O artista visual brasileiro Anderson Asteclines, de 32 anos, está prestes a realizar sua primeira exposição individual em Berlim, na Alemanha. Conhecido por transformar experiências pessoais e familiares em quadros, ele conquistou ninguém menos que a cantora Madonna, que o conheceu durante uma residência artística na Inglaterra.

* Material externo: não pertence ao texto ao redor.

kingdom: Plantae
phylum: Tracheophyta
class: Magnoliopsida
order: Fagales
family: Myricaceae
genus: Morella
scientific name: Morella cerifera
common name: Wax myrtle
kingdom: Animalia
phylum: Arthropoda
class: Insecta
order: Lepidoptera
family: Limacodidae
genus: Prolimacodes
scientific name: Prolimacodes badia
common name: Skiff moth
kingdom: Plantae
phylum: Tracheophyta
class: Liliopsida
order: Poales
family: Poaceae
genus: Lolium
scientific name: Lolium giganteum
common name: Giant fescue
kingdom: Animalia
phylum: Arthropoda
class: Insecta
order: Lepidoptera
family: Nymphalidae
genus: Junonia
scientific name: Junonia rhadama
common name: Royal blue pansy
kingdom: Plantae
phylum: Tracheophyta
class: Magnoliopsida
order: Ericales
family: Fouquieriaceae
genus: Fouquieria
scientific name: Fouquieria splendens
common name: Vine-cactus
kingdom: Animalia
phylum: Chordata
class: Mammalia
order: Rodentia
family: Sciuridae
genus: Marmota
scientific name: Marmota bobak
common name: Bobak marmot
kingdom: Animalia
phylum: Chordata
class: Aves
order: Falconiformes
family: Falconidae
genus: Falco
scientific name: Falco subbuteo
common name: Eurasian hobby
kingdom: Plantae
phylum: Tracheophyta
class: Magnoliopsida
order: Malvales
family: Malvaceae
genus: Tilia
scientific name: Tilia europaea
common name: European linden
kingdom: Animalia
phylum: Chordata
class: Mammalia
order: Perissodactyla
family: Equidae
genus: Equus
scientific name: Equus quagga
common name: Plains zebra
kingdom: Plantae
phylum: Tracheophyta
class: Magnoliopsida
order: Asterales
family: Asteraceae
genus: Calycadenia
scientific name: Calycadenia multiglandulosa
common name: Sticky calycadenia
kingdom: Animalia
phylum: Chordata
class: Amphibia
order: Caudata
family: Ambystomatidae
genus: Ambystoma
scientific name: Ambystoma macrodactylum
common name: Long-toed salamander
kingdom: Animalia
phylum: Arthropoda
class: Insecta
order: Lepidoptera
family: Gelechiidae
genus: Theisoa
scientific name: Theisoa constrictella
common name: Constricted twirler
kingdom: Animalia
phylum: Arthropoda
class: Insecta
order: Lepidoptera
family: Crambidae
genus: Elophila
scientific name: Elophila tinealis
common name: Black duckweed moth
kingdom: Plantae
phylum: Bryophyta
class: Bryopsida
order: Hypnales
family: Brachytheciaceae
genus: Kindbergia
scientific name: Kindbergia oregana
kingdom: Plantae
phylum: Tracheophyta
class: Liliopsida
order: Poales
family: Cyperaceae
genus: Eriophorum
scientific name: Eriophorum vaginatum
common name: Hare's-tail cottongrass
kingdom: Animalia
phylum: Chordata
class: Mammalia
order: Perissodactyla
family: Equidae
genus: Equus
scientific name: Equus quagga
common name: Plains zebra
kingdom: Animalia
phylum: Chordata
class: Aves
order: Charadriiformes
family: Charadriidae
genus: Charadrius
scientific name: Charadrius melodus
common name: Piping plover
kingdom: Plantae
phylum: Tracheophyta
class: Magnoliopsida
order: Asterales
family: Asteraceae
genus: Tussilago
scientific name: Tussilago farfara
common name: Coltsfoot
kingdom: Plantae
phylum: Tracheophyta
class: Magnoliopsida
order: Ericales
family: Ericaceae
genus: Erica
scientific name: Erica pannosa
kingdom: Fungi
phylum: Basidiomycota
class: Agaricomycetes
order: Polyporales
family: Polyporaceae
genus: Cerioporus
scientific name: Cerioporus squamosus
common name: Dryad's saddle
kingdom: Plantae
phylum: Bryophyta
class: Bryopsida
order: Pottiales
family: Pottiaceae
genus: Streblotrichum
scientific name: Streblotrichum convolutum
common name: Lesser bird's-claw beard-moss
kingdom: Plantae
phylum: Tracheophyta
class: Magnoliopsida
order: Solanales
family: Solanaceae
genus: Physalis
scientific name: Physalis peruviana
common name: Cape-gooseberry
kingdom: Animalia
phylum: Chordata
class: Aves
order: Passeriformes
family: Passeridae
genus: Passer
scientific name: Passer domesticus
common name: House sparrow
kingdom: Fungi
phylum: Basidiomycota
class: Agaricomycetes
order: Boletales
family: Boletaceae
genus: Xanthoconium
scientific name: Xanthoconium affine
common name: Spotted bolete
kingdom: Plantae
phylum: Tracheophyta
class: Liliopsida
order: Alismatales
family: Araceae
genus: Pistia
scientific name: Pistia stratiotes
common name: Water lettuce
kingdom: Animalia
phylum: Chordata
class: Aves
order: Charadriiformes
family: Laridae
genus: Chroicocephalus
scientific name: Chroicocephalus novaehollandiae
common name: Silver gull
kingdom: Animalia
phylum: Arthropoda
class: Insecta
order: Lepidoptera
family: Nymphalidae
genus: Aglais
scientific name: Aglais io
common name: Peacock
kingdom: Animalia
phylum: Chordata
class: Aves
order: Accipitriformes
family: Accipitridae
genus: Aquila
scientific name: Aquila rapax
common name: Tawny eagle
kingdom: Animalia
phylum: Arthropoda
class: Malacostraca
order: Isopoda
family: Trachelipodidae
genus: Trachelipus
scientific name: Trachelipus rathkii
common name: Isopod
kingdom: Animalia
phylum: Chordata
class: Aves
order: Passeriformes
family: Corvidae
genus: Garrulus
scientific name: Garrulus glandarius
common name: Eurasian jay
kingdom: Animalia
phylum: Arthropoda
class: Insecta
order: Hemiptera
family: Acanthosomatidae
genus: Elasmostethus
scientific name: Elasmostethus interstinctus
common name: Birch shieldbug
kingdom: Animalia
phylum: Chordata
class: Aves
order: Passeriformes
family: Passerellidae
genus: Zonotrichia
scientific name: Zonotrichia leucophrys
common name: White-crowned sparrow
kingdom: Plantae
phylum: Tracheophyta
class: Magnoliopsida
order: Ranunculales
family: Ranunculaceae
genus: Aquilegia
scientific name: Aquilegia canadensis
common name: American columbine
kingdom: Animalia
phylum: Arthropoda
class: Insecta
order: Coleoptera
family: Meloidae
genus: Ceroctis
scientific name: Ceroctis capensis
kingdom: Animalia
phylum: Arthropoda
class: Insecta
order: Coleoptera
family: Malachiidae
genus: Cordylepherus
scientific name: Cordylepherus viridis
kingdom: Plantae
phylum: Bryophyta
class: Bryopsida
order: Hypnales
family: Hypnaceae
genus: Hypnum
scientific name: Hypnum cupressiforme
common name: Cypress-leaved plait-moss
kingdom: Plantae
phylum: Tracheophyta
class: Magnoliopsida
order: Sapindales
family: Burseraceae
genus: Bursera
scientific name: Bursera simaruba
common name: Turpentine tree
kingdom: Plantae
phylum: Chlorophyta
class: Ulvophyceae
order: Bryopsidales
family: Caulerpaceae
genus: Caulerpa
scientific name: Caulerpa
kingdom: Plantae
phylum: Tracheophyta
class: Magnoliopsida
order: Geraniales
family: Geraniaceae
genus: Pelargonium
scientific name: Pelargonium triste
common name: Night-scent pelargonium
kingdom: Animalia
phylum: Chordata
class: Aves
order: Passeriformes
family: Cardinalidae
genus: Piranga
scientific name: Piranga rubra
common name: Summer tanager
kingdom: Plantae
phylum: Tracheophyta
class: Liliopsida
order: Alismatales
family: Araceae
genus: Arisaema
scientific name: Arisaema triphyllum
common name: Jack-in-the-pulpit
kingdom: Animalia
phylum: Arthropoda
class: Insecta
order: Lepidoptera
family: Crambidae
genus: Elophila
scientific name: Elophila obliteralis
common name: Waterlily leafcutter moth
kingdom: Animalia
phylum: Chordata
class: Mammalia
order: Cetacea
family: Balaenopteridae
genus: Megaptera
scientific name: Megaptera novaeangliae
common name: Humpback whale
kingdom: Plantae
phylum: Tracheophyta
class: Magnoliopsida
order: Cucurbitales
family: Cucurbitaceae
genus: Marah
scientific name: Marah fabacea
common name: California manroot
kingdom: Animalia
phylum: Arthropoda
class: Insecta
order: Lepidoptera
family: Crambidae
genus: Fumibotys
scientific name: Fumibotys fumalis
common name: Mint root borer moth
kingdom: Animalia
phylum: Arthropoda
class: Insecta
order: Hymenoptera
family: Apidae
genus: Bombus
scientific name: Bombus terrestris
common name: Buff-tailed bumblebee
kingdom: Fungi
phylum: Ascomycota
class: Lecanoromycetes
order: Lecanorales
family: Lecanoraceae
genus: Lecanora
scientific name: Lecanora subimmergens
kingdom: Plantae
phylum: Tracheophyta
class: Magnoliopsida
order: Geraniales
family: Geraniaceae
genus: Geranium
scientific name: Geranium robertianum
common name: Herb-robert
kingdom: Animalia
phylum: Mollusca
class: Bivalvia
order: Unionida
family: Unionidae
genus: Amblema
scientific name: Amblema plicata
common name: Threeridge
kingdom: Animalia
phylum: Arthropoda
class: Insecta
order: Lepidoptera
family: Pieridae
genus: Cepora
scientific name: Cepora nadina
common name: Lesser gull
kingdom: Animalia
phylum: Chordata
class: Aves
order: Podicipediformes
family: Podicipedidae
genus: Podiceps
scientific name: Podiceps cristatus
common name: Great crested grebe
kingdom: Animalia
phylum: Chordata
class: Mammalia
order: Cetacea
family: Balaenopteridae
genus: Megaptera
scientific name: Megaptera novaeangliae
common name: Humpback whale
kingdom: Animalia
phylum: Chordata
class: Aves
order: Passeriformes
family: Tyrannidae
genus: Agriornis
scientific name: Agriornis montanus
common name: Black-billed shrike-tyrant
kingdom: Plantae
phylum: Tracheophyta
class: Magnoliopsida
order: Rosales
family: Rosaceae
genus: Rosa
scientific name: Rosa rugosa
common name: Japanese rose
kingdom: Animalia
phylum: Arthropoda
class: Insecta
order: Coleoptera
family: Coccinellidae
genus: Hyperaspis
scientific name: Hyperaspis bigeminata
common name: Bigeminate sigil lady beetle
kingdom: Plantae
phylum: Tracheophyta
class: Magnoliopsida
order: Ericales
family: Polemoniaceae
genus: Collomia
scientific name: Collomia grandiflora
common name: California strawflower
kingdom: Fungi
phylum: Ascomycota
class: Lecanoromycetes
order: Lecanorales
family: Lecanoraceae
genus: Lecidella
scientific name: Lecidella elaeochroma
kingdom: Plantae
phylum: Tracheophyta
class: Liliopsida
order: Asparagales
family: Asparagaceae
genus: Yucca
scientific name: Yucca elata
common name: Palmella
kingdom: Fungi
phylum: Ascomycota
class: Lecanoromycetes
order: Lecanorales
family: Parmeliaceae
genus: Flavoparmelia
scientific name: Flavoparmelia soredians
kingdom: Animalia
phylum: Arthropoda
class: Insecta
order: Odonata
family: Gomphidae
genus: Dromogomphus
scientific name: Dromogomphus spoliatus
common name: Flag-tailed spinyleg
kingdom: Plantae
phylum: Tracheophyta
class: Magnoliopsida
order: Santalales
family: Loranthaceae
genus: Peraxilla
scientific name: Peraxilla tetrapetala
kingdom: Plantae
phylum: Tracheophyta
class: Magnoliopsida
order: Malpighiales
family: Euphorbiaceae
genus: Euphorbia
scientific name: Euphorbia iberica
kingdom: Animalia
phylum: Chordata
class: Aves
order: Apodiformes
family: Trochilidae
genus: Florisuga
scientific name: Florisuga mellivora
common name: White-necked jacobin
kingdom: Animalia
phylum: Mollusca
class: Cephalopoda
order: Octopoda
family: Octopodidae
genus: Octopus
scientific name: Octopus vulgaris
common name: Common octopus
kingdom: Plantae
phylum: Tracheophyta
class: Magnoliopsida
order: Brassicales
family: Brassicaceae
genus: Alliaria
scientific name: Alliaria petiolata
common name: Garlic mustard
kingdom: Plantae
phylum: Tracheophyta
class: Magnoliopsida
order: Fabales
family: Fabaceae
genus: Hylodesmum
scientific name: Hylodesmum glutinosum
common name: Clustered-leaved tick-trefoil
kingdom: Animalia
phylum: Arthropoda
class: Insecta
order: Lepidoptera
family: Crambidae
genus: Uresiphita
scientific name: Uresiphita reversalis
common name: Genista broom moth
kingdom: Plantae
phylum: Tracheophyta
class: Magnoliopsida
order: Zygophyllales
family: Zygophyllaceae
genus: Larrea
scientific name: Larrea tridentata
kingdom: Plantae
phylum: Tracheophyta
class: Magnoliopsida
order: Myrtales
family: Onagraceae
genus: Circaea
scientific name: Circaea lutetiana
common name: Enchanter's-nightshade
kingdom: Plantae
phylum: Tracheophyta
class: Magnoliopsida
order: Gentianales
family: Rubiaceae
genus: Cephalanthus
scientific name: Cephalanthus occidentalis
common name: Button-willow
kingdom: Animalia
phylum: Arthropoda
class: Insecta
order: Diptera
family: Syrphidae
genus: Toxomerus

Madonna previu fama do artista
Segundo Asteclines, Madonna ficou encantada com suas obras e fez uma previsão ousada: 'Ela disse que vou ficar famoso'. O encontro ocorreu quando a cantora visitou o ateliê onde o brasileiro trabalhava, em uma residência artística no interior da Inglaterra. Asteclines, que vive em Londres desde os 16 anos, conta que a experiência foi marcante e motivadora.
Obras que emocionam
O trabalho de Asteclines aborda temas como relações familiares, memórias de infância e questões universais, usando cores vibrantes e pinceladas expressivas. Suas telas frequentemente retratam cenas do cotidiano e momentos íntimos, como almoços em família e brincadeiras de criança. 'Minha arte vem das minhas vivências; cada quadro conta uma história real', explica o artista.
Exposição em Berlim
A exposição individual em Berlim, intitulada 'Memórias do Afeto', reunirá cerca de 20 obras inéditas. A mostra acontecerá em uma galeria do bairro de Mitte, um dos polos culturais da capital alemã. Asteclines espera que o público se conecte com as emoções retratadas nas telas. 'Quero que as pessoas se vejam nas histórias que pinto', afirma.
Trajetória do artista
Anderson Asteclines nasceu em São Paulo, mas mudou-se para Londres ainda adolescente. Lá, estudou artes visuais na University of the Arts London e começou a expor em coletivas. Sua técnica mescla influências do expressionismo abstrato com a arte figurativa brasileira. Agora, com o reconhecimento internacional, ele planeja expandir seu trabalho para outros países.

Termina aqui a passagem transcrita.